Problem statement:
Copy out the listing below line by line, keeping every word, symbol, and number unchanged.

*** Records provided

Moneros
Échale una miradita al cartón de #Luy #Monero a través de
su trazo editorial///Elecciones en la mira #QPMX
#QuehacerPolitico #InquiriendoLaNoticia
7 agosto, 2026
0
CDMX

******

Solution for this task:
Moneros
Échale una miradita al cartón de #Luy #Monero a través de
su trazo editorial///Elecciones en la mira #QPMX
#QuehacerPolitico #InquiriendoLaNoticia
7 agosto, 2026
0
CDMX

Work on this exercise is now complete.